# Logistic regression and EF
From [this](https://blackjax-devs.github.io/sampling-book/models/logistic_regression.html) and [this](https://blackjax-devs.github.io/sampling-book/models/LogisticRegressionWithLatentGaussianSampler.html).

## Prepare the data and constants

In [None]:
import jax
import numpy as np
import matplotlib.pyplot as plt
from datetime import date

rnd_state = int(date.today().strftime("%Y%m%d"))
rng_key = jax.random.key(rnd_state)

import jax.numpy as jnp
from sklearn.datasets import make_blobs

import blackjax

# Variance of the Gaussian prior.
# Smaller sigmas mean higher regularisation, i.e. we give more
# importance to the prior and a bit less to the likelihood (the
# data that is).
SIGMA = 2

## MCMC
# variance of the proposal distribution (Gaussian) in the Metropolis
# MCMC algorithm. This is proportional to the distance travelled in
# sampling the posterior, but TAU too high results in "sticky" chains.
TAU = 0.005
CHAINS = 5_000
BURNIN = 500

## DIMENSIONS
# Datapoints
N = 50
# Dimesions of the problem (dimensions of w not X)
D = 2 + 1  # need to add the bias term

# initialise the weigths
rng_key, init_key = jax.random.split(rng_key)
w0 = jax.random.multivariate_normal(init_key, -jnp.ones(D), jnp.eye(D))

In [None]:
## PREDICTIONS
def construct_prediction_points_mesh(x_train):
    """Prediction points constructed using a mesh grid."""
    xmin, ymin = x_train.min(axis=0) - 0.1
    xmax, ymax = x_train.max(axis=0) + 0.1
    step = 0.05
    return np.mgrid[xmin:xmax:step, ymin:ymax:step]


def push_predictions_forward(x_predict, weights_posterior):
    _, nx, ny = x_predict.shape
    phi_predict = jnp.concatenate([jnp.ones((1, nx, ny)), x_predict])
    # perform push forward: sigma(y * Phi * w) with y = +1 or -1 for 2nd or 1st class
    return jax.nn.sigmoid(jnp.einsum("dxy,sd->sxy", phi_predict, weights_posterior))
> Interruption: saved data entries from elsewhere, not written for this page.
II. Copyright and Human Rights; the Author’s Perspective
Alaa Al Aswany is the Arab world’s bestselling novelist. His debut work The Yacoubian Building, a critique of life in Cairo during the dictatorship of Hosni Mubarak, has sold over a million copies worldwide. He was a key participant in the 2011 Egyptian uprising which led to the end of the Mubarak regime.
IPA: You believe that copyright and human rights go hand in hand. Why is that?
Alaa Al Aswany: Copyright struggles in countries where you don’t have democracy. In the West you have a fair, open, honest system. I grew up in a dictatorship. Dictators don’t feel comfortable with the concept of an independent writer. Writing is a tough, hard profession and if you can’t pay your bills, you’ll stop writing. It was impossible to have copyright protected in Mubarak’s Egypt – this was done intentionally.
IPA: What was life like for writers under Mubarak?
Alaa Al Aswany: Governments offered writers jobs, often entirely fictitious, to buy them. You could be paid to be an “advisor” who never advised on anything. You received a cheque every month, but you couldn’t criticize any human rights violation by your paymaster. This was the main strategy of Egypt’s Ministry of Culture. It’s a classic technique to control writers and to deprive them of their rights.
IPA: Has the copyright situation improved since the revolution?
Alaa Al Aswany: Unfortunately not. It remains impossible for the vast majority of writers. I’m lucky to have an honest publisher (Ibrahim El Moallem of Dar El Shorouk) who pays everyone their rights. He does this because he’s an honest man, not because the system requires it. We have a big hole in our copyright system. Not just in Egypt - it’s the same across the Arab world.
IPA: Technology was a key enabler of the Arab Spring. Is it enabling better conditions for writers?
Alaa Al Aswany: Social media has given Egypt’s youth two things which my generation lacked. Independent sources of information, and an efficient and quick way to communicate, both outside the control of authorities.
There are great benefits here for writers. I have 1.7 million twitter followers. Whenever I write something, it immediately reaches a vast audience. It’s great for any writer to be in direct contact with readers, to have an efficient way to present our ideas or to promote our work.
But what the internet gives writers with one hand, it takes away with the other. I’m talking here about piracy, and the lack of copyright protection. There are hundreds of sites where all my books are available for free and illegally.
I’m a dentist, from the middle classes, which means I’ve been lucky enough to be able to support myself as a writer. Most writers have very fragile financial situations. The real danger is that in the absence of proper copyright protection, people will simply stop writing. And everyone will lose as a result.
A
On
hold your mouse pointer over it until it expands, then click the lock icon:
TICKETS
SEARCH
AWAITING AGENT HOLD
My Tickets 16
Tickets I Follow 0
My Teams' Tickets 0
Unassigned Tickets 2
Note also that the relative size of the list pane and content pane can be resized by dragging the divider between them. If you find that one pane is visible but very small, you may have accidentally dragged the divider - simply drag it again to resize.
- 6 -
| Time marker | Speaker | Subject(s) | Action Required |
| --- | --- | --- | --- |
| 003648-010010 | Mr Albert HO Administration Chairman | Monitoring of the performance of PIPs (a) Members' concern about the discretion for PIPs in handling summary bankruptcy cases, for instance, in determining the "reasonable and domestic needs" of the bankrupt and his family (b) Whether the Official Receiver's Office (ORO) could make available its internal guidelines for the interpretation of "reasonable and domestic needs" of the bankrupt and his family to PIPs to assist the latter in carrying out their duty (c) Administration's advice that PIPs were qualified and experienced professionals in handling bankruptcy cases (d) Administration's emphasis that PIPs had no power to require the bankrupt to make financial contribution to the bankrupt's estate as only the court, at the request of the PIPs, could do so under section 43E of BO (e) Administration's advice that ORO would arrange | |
def plot_prediction_axis(x_predict, x_train, probs_2nd_class, ax):
    ax.set_xlabel(r"$X_0$")
    ax.set_ylabel(r"$X_1$")
    cf = ax.contourf(*x_predict, probs_2nd_class)
    cbar = fig.colorbar(cf, ax=ax)
    cbar.set_label("P(y = +1 | x)")
    ax.scatter(*x_train.T, c=colors)


def plot_predictions_2nd_class(x_train, weights_posterior, ax):
    """Plot the avg probability to belong to the 2nd cluster at each point in a grid."""
    x_predict = construct_prediction_points_mesh(x_train)
    probs_2nd_class = push_predictions_forward(x_predict, weights_posterior)
    # avg all the MCMC samples (only one chain here for now)
    plot_prediction_axis(x_predict, x_train, probs_2nd_class.mean(axis=0), ax)


def plot_one_prediction_2nd_class(x_train, weights_posterior, sample2plot, ax):
    x_predict = construct_prediction_points_mesh(x_train)
    probs_2nd_class = push_predictions_forward(x_predict, weights_posterior)
    weights, probs_2nd_class = (
        weights_posterior[sample2plot, :],
        probs_2nd_class[sample2plot, :],
    )
    plot_prediction_axis(x_predict, x_train, probs_2nd_class, ax)
    ax.set_title(f"Weights {weights}")

In [None]:
## DATA
X, y = make_blobs(
    N,
    2,
    centers=((-3, -3), (3, 3)),
    cluster_std=1.5,
    random_state=rnd_state,
)
# this is convenient for the likelihood formulation
y = jnp.where(y, y, -1)  # convert into jax arrays
colors = ["tab:red" if el > 0 else "tab:blue" for el in y]
plt.scatter(*X.T, edgecolors=colors, c="none")  # transpose to unpack last axis (2 dim)
plt.xlabel(r"$X_0$")
plt.ylabel(r"$X_1$")
plt.show()
assert np.nonzero(y)[0].shape == y.shape

## The model

The labels $y$ are drawn from a Bernouilli distribution with probability $p$
$$y \sim \mathrm{Bern}(p) $$

and $p$ is computed using an exponential family model following a logistic regression likelihood
$$p = \text{log}\left( \Phi(X) w \right)$$
with $w$ being the weigts and $\Phi(X)$ a function of the data $X$.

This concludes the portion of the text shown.